• _ESERCIZIO 1_
Riscrivi in forma più breve il paragrafo del testo sullo scontro tra treni che inizia con «Ne trascorreranno tantissimi», conservandone i fatti principali.

• _SEZIONE DEL DOCUMENTO_
23 vittime, un mese fa. Ora non vogliamo la farsa. E neppure la beffa, dopo il danno.

L’atmosfera straripa di rabbia e gronda di pietà e misericordia. Lo strazio è alle stelle. Nel palasport di Andria. Appena alcuni giorni dopo l’immane tragedia.

Ne trascorreranno tantissimi, perché il tempo possa lenire le atroci ferite ed i lancinanti lutti inferti da una sciagura. Prevedibile. Evitabile. Con accorgimenti. Semplici. Pretesi dalla UE sulla rete ferroviaria nazionale, ma non imposti con la stessa energia alla compagnia privata, una delle tante lobby che bivaccano e gozzovigliano allegramente in Italia.

L’assemblea dei fedeli è raccolta intorno a numerose bare, per commemorare i viaggiatori stritolati e mutilati dalle lamiere contorte o scagliati violentemente contro gli ulivi, increduli di assistere al violento scontro frontale di due treni. A memoria di ogni cellula vegetale, mai avevano presenziato ad un simile evento. Luttuoso e delittuoso.

Per decenni, i maestosi alberi della pace e dell’olio extravergine si erano rallegrati al fischio delle locomotive, allo sferragliare dei convogli, alle voci che parlavano di lavoro, amore, studio, inquinamento, tasse. Disoccupazione. Sfruttamento. Discriminazione. E digrignavano i denti e riflettevano, preoccupati e commossi. Ora anche loro sdegnosamente stormiscono. E il vento informa tutti gli ecosistemi.

Il binario della ferrovia è unico, come quello che unisce lunghi tratti del Mezzogiorno, dalla lontana seconda metà dell’Ottocento, quando la compagnia belga costruì la linea ferrata. E pensare che la Napoli-Portici fu la prima tratta ferroviaria realizzata nel 1825. Sotto i Borboni. Ci sarebbe da rimpiangerli. Ora, a distanza di due secoli. Ma la storia la scrivono sempre i vincitori. A loro vantaggio. E degli errori non fanno mai ammenda! I tronfi!

Arrivò dal nord, il generale Cialdini, a cui verranno ignominiosamente dedicate strade cittadine. Con pugno di ferro, l’energumeno, represse i “Briganti”, problema sociale e non delinquenziale. E seminò rassegnazione. Che continua ancora a germinare, concimata dai colletti bianchi di oggi, con i guanti di velluto, apparentemente meno feroci. Più subdoli, perché sorretti dall’ideologia del consumismo e da media sviolinanti.

• _ESERCIZIO 2_
Disponi in una tabella Markdown con le colonne «N.» e «Riga» le righe dell'elenco comprese tra quella che contiene "genus: Branta" e quella che contiene "family: Ericaceae", estremi inclusi, tralasciando le righe vuote.

• _DATI DELL'ESERCIZIO_
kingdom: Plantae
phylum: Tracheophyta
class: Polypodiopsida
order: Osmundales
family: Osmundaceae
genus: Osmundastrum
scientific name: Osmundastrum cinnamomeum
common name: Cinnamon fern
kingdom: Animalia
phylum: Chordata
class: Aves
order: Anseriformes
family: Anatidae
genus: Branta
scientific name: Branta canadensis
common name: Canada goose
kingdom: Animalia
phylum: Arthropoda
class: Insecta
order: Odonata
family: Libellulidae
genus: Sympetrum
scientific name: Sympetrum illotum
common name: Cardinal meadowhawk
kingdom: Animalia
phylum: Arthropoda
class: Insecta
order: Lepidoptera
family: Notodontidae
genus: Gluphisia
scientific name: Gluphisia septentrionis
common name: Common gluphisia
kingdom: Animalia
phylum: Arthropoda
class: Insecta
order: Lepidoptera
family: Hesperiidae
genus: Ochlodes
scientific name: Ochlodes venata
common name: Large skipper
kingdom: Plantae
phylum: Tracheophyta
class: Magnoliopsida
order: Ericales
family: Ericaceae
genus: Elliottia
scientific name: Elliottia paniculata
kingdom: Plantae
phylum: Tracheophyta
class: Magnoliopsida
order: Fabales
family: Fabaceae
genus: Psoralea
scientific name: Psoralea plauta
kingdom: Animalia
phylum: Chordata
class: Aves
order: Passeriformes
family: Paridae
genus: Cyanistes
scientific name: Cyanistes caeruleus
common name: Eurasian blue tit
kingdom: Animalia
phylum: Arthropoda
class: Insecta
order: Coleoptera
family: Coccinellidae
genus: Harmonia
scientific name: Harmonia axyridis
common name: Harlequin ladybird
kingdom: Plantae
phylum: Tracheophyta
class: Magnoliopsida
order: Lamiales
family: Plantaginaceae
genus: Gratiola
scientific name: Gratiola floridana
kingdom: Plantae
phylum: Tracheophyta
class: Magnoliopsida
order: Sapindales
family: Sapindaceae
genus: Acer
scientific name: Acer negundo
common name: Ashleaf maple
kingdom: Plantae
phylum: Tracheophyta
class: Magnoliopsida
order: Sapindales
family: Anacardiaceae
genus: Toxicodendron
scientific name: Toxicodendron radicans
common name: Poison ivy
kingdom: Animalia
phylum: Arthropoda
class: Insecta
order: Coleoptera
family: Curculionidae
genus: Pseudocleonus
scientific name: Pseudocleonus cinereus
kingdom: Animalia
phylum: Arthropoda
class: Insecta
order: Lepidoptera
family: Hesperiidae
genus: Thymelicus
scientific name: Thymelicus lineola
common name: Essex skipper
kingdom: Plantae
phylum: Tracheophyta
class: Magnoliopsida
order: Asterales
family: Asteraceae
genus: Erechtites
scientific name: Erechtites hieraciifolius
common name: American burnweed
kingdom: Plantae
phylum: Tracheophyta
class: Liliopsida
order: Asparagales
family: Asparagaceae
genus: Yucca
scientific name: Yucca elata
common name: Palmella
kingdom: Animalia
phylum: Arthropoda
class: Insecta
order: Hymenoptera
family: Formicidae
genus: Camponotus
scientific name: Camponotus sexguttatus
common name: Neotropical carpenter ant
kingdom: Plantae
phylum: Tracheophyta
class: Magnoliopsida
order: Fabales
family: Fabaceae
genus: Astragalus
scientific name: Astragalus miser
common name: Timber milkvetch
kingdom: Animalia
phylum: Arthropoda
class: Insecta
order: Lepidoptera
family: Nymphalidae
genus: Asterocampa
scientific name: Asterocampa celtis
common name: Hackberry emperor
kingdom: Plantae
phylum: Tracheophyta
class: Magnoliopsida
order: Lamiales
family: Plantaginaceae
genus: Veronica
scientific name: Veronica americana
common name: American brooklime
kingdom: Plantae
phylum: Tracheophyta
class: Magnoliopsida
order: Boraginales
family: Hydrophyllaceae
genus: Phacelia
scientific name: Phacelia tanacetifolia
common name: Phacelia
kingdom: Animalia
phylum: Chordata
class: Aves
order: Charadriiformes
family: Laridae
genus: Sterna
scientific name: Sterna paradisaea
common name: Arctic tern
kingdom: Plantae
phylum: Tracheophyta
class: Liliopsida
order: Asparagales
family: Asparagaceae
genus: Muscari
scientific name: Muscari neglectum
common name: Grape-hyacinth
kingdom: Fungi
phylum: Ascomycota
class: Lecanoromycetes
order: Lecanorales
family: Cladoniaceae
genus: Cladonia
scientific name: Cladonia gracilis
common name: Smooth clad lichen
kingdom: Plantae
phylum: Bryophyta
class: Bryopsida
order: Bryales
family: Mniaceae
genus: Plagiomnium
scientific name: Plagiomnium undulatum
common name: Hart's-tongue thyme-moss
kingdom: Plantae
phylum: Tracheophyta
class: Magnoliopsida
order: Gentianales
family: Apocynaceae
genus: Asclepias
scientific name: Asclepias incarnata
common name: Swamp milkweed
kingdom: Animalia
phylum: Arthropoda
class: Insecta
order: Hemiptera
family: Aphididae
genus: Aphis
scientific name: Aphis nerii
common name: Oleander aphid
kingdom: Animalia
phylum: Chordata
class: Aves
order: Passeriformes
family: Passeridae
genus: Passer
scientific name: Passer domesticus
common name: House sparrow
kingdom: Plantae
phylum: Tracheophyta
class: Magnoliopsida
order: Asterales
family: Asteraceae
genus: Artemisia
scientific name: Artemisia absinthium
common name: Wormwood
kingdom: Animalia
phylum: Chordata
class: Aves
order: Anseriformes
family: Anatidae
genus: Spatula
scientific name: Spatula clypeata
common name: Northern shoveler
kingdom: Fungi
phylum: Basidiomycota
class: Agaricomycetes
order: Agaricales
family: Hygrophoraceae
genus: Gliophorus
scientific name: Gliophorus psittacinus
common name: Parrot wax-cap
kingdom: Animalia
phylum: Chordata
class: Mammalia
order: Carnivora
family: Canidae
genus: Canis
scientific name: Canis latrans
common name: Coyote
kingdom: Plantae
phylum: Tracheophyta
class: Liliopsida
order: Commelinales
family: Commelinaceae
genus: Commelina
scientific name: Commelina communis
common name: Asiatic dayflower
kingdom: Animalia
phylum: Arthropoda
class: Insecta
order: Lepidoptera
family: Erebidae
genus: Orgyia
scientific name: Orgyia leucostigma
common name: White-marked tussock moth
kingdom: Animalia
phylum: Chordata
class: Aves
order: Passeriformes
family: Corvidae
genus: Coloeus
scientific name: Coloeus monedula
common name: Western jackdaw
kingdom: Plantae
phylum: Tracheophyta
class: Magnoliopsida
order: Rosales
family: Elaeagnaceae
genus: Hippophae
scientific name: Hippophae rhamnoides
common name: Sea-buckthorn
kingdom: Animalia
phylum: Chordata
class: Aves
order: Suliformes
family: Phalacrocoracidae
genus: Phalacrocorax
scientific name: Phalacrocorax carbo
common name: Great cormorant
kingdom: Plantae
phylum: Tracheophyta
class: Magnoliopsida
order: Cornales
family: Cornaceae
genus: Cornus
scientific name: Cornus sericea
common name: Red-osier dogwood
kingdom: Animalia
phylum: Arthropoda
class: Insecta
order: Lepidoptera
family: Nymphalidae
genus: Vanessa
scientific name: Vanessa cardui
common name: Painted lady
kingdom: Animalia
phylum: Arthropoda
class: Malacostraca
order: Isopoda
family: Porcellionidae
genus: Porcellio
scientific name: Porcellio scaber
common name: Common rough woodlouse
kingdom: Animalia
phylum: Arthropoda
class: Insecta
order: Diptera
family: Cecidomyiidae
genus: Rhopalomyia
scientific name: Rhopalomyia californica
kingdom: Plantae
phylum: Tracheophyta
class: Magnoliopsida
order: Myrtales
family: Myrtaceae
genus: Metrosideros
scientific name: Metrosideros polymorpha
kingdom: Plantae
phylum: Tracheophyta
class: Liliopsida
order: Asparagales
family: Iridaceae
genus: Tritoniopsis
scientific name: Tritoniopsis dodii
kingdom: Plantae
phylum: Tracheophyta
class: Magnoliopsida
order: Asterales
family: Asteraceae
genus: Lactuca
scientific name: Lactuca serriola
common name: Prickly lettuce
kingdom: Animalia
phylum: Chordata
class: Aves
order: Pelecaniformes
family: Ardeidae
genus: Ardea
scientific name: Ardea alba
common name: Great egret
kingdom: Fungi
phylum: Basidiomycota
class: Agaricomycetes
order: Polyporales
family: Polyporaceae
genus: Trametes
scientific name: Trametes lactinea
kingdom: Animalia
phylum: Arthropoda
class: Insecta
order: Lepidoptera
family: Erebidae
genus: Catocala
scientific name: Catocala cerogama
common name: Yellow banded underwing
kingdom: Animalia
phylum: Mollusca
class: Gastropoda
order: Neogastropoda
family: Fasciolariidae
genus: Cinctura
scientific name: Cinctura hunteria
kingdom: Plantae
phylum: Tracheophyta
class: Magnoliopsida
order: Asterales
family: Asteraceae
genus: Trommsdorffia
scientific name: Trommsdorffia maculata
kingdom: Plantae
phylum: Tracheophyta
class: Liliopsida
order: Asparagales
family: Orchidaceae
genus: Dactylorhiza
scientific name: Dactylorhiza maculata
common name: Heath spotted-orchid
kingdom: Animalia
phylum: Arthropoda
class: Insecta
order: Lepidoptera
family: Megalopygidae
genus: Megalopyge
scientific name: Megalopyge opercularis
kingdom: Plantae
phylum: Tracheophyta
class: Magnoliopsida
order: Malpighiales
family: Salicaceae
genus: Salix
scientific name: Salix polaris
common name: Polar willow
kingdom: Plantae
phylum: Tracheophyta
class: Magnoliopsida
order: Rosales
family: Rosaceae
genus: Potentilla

• _RISPOSTA COMPLETA 1_
Servirà moltissimo tempo per lenire le ferite e i lutti causati da una sciagura prevedibile, evitabile con semplici accorgimenti. La UE li ha pretesi sulla rete ferroviaria nazionale, ma non li ha imposti con la stessa energia alla compagnia privata, una delle tante lobby che in Italia bivaccano e gozzovigliano allegramente.

• _RISPOSTA COMPLETA 2_
| N. | Riga |
|---|---|
| 1 | genus: Branta |
| 2 | scientific name: Branta canadensis |
| 3 | common name: Canada goose |
| 4 | kingdom: Animalia |
| 5 | phylum: Arthropoda |
| 6 | class: Insecta |
| 7 | order: Odonata |
| 8 | family: Libellulidae |
| 9 | genus: Sympetrum |
| 10 | scientific name: Sympetrum illotum |
| 11 | common name: Cardinal meadowhawk |
| 12 | kingdom: Animalia |
| 13 | phylum: Arthropoda |
| 14 | class: Insecta |
| 15 | order: Lepidoptera |
| 16 | family: Notodontidae |
| 17 | genus: Gluphisia |
| 18 | scientific name: Gluphisia septentrionis |
| 19 | common name: Common gluphisia |
| 20 | kingdom: Animalia |
| 21 | phylum: Arthropoda |
| 22 | class: Insecta |
| 23 | order: Lepidoptera |
| 24 | family: Hesperiidae |
| 25 | genus: Ochlodes |
| 26 | scientific name: Ochlodes venata |
| 27 | common name: Large skipper |
| 28 | kingdom: Plantae |
| 29 | phylum: Tracheophyta |
| 30 | class: Magnoliopsida |
| 31 | order: Ericales |
| 32 | family: Ericaceae |